:: Work to complete ::
Report each line of the entries that includes "proximity" by copying it.

===== Materials provided

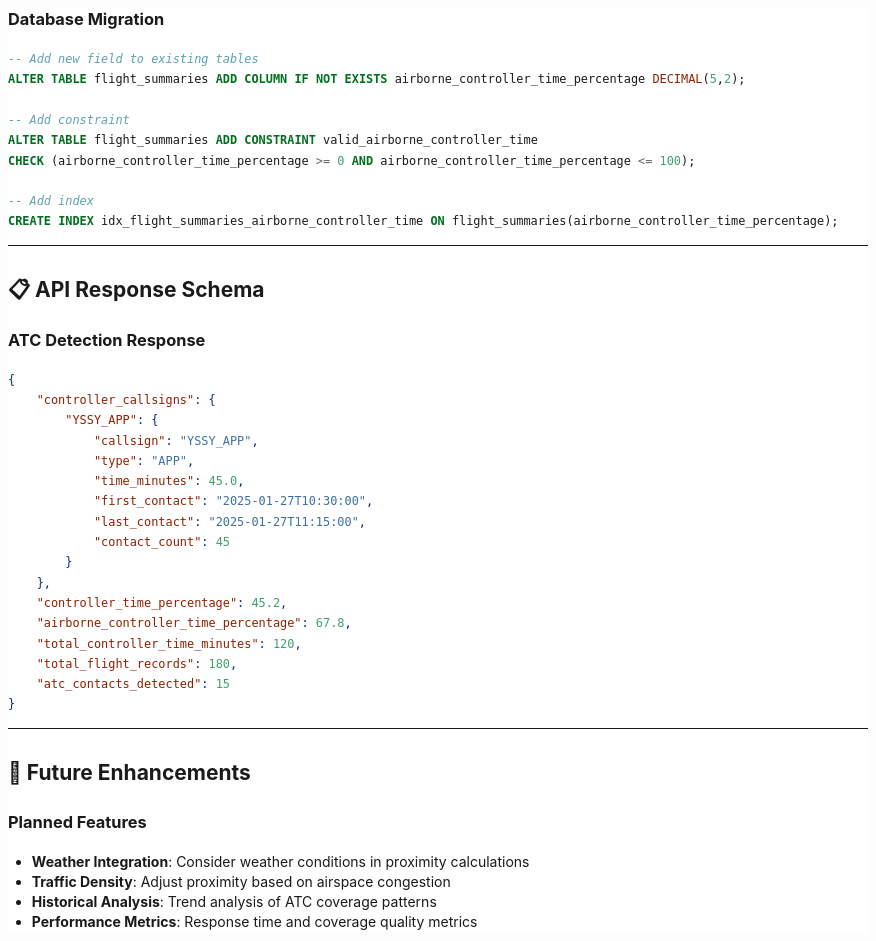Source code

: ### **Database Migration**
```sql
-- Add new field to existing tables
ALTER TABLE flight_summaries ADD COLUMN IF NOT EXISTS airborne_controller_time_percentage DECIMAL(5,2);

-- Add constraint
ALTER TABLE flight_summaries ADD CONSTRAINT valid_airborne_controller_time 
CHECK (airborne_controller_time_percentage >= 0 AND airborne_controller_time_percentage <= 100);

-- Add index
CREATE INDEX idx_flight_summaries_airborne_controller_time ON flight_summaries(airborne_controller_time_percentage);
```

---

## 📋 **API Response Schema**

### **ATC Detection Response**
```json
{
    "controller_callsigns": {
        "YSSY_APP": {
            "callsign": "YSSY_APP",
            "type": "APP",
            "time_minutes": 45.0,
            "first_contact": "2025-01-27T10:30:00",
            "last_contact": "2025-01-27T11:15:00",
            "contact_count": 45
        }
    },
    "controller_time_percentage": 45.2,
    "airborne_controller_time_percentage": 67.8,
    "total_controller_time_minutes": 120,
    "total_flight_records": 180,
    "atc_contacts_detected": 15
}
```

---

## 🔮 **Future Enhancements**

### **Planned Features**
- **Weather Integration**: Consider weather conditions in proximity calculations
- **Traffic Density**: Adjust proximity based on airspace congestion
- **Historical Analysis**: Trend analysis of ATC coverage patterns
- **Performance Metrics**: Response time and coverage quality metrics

==========

:: Response area ::
- **Weather Integration**: Consider weather conditions in proximity calculations
- **Traffic Density**: Adjust proximity based on airspace congestion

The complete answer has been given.